[What you have to do] The lines from the start of the records through the one containing "framed print: present [420,31,460,73]" are to be restated word for word; please include both ends.

-=-=-

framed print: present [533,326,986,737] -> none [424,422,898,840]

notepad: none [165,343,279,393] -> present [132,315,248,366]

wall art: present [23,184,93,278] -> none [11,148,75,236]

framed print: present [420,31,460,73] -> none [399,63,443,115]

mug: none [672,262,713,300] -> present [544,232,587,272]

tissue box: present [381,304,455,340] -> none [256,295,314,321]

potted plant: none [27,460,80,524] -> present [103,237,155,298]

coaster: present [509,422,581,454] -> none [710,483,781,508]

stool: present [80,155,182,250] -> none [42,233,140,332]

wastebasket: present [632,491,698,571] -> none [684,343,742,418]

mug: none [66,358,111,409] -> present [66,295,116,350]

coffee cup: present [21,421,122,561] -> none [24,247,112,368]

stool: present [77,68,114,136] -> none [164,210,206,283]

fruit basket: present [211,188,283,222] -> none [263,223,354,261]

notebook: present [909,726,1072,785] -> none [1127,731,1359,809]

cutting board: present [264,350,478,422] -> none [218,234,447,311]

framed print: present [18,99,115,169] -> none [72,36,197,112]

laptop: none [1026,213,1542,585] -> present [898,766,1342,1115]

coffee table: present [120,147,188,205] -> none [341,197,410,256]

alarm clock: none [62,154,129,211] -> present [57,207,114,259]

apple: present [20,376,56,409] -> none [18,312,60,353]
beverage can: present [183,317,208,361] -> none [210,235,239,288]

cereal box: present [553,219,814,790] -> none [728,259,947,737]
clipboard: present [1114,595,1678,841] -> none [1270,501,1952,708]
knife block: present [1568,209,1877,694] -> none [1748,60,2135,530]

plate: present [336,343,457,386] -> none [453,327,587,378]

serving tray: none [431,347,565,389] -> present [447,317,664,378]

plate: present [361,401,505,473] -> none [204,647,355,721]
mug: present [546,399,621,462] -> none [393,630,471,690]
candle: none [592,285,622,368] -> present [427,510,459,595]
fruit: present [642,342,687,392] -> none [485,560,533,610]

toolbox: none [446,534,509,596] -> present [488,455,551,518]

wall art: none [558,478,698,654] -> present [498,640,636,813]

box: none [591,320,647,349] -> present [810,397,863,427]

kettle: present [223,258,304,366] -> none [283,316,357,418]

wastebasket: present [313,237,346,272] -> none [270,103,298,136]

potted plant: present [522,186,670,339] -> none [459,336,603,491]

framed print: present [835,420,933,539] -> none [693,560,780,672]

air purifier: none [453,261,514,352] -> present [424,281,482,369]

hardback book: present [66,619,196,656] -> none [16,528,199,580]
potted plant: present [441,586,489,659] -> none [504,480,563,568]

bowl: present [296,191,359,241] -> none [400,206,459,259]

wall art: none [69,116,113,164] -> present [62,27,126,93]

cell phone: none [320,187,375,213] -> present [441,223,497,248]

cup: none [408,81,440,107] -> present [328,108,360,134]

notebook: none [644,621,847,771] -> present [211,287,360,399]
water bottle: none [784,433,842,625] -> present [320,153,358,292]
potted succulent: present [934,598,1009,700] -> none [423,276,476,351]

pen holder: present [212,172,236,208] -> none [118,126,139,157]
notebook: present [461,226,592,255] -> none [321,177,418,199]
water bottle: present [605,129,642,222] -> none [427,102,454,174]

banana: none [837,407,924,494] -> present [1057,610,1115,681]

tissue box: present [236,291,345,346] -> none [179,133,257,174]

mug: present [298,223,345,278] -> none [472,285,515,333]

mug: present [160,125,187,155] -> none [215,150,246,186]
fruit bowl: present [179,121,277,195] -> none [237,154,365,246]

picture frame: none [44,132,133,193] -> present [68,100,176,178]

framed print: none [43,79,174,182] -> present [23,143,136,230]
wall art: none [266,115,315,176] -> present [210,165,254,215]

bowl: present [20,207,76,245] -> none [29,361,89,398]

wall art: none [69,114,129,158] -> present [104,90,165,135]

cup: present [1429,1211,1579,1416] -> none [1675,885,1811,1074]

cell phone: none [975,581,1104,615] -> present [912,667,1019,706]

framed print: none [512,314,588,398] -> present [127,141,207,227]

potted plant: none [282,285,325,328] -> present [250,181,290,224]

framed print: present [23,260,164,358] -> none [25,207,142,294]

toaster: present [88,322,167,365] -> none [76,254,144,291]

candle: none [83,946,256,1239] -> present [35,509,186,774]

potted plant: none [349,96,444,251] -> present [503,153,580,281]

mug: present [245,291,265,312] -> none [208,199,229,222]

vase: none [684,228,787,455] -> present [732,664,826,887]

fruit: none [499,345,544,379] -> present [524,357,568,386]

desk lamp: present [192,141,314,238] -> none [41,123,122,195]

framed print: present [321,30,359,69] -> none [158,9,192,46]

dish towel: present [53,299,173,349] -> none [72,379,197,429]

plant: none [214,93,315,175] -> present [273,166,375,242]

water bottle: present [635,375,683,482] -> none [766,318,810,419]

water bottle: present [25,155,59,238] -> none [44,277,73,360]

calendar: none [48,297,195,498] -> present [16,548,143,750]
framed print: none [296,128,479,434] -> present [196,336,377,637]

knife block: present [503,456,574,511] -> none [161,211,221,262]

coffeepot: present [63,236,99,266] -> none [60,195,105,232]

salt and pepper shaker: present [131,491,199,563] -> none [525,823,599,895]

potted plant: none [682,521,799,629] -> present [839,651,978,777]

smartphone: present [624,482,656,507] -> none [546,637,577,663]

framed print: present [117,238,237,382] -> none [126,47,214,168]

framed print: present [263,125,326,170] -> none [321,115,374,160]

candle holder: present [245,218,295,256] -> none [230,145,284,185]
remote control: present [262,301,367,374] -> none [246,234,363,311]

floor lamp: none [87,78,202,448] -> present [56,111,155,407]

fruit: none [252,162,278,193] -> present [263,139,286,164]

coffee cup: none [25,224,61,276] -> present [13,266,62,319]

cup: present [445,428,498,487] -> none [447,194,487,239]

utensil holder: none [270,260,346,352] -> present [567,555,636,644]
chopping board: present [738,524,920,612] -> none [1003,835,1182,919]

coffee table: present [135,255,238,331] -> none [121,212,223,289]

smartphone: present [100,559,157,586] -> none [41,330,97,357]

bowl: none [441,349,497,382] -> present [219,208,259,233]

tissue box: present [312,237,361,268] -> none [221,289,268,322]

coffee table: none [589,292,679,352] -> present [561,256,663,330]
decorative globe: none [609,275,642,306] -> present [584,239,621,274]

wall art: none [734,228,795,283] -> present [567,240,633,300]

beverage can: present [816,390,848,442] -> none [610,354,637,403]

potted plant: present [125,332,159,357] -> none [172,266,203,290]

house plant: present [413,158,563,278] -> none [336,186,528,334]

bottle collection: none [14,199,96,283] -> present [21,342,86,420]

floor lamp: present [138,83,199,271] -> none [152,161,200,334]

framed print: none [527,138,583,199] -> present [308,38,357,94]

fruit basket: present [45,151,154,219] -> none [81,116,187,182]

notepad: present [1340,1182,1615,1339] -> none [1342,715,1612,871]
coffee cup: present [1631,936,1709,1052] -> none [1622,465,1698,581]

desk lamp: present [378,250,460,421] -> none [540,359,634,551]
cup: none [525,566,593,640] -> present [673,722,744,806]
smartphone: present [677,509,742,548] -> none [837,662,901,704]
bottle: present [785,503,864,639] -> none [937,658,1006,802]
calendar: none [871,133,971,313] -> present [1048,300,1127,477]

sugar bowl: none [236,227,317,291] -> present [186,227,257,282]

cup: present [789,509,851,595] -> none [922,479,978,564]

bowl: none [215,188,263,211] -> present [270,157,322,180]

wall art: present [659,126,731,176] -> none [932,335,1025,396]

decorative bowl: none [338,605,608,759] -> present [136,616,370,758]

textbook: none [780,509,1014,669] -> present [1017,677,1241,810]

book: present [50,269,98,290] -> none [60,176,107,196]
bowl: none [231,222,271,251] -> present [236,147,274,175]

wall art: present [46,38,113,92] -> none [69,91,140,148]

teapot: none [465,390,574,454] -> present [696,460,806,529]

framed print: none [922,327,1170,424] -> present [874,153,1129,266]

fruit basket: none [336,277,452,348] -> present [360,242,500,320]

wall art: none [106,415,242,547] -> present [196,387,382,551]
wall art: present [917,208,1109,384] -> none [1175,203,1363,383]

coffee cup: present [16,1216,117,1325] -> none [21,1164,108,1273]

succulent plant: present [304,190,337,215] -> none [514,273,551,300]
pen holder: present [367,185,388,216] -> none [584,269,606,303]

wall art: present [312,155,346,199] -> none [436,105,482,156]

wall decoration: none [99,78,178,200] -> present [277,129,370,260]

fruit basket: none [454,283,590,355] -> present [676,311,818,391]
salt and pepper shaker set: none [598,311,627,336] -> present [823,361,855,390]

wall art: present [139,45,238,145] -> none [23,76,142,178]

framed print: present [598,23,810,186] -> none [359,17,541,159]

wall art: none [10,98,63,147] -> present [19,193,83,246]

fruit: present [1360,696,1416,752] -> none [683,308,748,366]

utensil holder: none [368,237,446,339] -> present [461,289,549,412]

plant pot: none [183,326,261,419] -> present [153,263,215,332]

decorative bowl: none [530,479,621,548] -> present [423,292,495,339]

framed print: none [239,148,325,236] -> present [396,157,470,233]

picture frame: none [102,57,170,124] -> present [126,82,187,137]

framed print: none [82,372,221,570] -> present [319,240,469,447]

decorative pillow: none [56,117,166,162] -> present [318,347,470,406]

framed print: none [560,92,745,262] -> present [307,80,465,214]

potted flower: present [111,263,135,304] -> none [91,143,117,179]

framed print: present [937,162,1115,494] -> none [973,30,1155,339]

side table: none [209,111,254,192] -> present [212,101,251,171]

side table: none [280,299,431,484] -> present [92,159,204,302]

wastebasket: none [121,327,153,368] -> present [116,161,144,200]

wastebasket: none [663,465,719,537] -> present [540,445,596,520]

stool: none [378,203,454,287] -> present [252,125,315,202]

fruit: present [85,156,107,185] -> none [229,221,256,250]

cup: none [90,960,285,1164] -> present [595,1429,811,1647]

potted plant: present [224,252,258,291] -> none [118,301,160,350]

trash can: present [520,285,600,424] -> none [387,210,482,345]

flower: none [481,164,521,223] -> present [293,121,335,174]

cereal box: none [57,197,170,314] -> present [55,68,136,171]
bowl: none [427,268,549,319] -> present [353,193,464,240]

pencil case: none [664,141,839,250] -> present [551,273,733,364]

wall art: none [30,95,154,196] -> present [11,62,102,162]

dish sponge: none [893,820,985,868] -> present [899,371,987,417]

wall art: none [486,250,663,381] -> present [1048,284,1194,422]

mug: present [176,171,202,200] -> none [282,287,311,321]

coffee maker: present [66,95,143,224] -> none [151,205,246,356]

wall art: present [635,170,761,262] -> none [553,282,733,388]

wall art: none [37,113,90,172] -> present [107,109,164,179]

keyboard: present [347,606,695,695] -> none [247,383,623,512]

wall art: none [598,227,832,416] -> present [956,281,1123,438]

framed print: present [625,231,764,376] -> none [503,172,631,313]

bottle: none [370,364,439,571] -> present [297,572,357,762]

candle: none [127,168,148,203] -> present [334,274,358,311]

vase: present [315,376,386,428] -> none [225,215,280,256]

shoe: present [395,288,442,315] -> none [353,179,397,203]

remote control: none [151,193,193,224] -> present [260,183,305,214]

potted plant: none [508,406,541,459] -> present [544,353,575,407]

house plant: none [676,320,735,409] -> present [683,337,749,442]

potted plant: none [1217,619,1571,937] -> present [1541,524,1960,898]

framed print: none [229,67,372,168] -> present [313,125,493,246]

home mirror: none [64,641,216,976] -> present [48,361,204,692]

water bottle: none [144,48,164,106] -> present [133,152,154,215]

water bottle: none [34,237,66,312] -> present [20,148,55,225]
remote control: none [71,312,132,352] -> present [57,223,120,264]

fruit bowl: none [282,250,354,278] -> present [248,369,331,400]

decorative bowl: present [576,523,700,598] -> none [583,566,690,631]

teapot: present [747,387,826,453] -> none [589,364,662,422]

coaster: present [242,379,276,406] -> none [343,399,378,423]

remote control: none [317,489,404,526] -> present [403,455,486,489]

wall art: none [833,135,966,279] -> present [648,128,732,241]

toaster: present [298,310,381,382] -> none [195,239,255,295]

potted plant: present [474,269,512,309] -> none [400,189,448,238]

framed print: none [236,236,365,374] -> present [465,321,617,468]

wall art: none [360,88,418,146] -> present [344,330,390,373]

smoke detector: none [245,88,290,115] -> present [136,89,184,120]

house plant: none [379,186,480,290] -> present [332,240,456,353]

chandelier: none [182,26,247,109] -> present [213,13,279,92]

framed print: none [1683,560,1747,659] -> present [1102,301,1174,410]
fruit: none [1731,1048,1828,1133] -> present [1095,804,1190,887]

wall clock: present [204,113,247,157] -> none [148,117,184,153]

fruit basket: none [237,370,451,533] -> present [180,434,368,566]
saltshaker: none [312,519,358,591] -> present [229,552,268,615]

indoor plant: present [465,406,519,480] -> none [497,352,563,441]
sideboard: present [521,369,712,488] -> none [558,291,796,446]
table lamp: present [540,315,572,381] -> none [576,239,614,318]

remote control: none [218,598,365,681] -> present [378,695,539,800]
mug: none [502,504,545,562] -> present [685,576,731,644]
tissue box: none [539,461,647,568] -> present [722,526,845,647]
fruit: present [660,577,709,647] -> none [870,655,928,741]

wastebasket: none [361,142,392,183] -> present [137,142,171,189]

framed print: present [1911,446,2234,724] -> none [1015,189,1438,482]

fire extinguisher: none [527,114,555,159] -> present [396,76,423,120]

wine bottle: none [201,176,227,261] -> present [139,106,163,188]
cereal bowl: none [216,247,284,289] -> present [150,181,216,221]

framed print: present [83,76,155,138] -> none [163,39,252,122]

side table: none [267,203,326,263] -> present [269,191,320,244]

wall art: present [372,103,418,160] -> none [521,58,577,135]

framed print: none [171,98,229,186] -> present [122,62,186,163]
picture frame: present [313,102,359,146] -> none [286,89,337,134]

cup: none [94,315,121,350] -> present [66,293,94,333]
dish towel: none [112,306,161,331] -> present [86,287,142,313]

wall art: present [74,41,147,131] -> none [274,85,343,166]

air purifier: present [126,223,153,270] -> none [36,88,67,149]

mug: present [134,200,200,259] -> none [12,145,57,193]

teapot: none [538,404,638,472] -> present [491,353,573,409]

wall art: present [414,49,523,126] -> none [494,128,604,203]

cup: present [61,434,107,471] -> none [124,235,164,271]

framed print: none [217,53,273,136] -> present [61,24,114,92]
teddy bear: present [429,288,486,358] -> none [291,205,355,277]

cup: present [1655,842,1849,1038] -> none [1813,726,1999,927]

-=-=-

[Solution below]
framed print: present [533,326,986,737] -> none [424,422,898,840]

notepad: none [165,343,279,393] -> present [132,315,248,366]

wall art: present [23,184,93,278] -> none [11,148,75,236]

framed print: present [420,31,460,73] -> none [399,63,443,115]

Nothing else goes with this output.